I have to be honest, I tend to think that empires are not, by
and large, a good thing for the majority of their peoples, and so I will be
totally honest and say it’s the building that I’m interested in, and not the
purpose or the contents. I know that some people do get quite upset about this
but my personal feeling is that Brits (like me) need to be able to discuss our
Imperial past honestly and not try to bury it all under the carpet with the
argument that it all happened a long time ago. Yes, let’s be proud of what’s
worth being proud of, but let’s be honest and critical where it’s deserved too.

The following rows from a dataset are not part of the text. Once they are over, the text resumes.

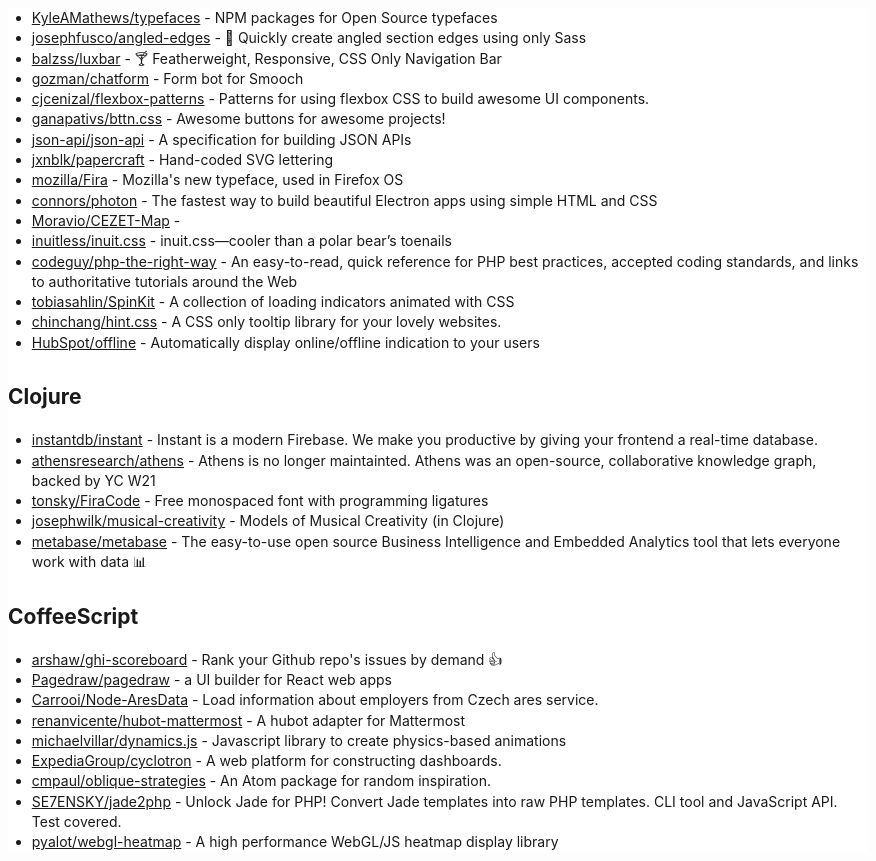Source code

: - [KyleAMathews/typefaces](https://github.com/KyleAMathews/typefaces) - NPM packages for Open Source typefaces
- [josephfusco/angled-edges](https://github.com/josephfusco/angled-edges) - :triangular_ruler: Quickly create angled section edges using only Sass
- [balzss/luxbar](https://github.com/balzss/luxbar) - :cocktail: Featherweight, Responsive, CSS Only Navigation Bar
- [gozman/chatform](https://github.com/gozman/chatform) - Form bot for Smooch
- [cjcenizal/flexbox-patterns](https://github.com/cjcenizal/flexbox-patterns) - Patterns for using flexbox CSS to build awesome UI components.
- [ganapativs/bttn.css](https://github.com/ganapativs/bttn.css) - Awesome buttons for awesome projects!
- [json-api/json-api](https://github.com/json-api/json-api) - A specification for building JSON APIs
- [jxnblk/papercraft](https://github.com/jxnblk/papercraft) - Hand-coded SVG lettering
- [mozilla/Fira](https://github.com/mozilla/Fira) - Mozilla's new typeface, used in Firefox OS
- [connors/photon](https://github.com/connors/photon) - The fastest way to build beautiful Electron apps using simple HTML and CSS
- [Moravio/CEZET-Map](https://github.com/Moravio/CEZET-Map) - 
- [inuitless/inuit.css](https://github.com/inuitless/inuit.css) - inuit.css—cooler than a polar bear’s toenails
- [codeguy/php-the-right-way](https://github.com/codeguy/php-the-right-way) - An easy-to-read, quick reference for PHP best practices, accepted coding standards, and links to authoritative tutorials around the Web
- [tobiasahlin/SpinKit](https://github.com/tobiasahlin/SpinKit) - A collection of loading indicators animated with CSS
- [chinchang/hint.css](https://github.com/chinchang/hint.css) - A CSS only tooltip library for your lovely websites.
- [HubSpot/offline](https://github.com/HubSpot/offline) - Automatically display online/offline indication to your users

## Clojure 

- [instantdb/instant](https://github.com/instantdb/instant) - Instant is a modern Firebase. We make you productive by giving your frontend a real-time database.
- [athensresearch/athens](https://github.com/athensresearch/athens) - Athens is no longer maintainted. Athens was an open-source, collaborative knowledge graph, backed by YC W21
- [tonsky/FiraCode](https://github.com/tonsky/FiraCode) - Free monospaced font with programming ligatures
- [josephwilk/musical-creativity](https://github.com/josephwilk/musical-creativity) - Models of Musical Creativity (in Clojure)
- [metabase/metabase](https://github.com/metabase/metabase) - The easy-to-use open source Business Intelligence and Embedded Analytics tool that lets everyone work with data :bar_chart:

## CoffeeScript 

- [arshaw/ghi-scoreboard](https://github.com/arshaw/ghi-scoreboard) - Rank your Github repo's issues by demand :+1:
- [Pagedraw/pagedraw](https://github.com/Pagedraw/pagedraw) - a UI builder for React web apps
- [Carrooi/Node-AresData](https://github.com/Carrooi/Node-AresData) - Load information about employers from Czech ares service.
- [renanvicente/hubot-mattermost](https://github.com/renanvicente/hubot-mattermost) - A hubot adapter for Mattermost
- [michaelvillar/dynamics.js](https://github.com/michaelvillar/dynamics.js) - Javascript library to create physics-based animations
- [ExpediaGroup/cyclotron](https://github.com/ExpediaGroup/cyclotron) - A web platform for constructing dashboards.
- [cmpaul/oblique-strategies](https://github.com/cmpaul/oblique-strategies) - An Atom package for random inspiration.
- [SE7ENSKY/jade2php](https://github.com/SE7ENSKY/jade2php) - Unlock Jade for PHP! Convert Jade templates into raw PHP templates. CLI tool and JavaScript API. Test covered.
- [pyalot/webgl-heatmap](https://github.com/pyalot/webgl-heatmap) - A high performance WebGL/JS heatmap display library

From the start of the 20th century this building
was associated with the University of London, which took over approximately
half of the building’s space. That interests me since I’m an alumnus of London
University, although Goldsmith’s rather than Imperial College. The purposes of
the Institute changed and developed, but with the Commonwealth Act of 1958 the
Imperial Institute became the Commonwealth Institute and it was decided that a
new permanent home would be built. The only part of the building saved from
demolition was the Queen’s Tower – seen on the left hand side of my sketch, while
everything else was demolished to make way for the expansion of Imperial
College – at the time part of London University, but now independent. The
preservation of the tower came about through pressure from the Royal Fine Arts
Commission and the poet John Betjeman.
This particular part of London, South Kensington isn’t
exactly badly off for striking public buildings, what with the nearby Natural
History Museum and Victoria and Albert Museum buildings, and the Albert
Memorial and Royal Albert Hall are only a short walk away. Nonetheless, as an
example of Heavy Late Victorian Gothic you’d have to have gone a long way to
have beaten it.
Out of interest the new Commonwealth Institute moved into a
striking modern building between Kensington High Street and Holland Park. I
visited it in the late 70s and found that the displays were interesting, but on
the whole it did feel just like another museum. Public funding ended at the
turn of the last century and the building closed in the early noughties. The building now houses the Design Museum.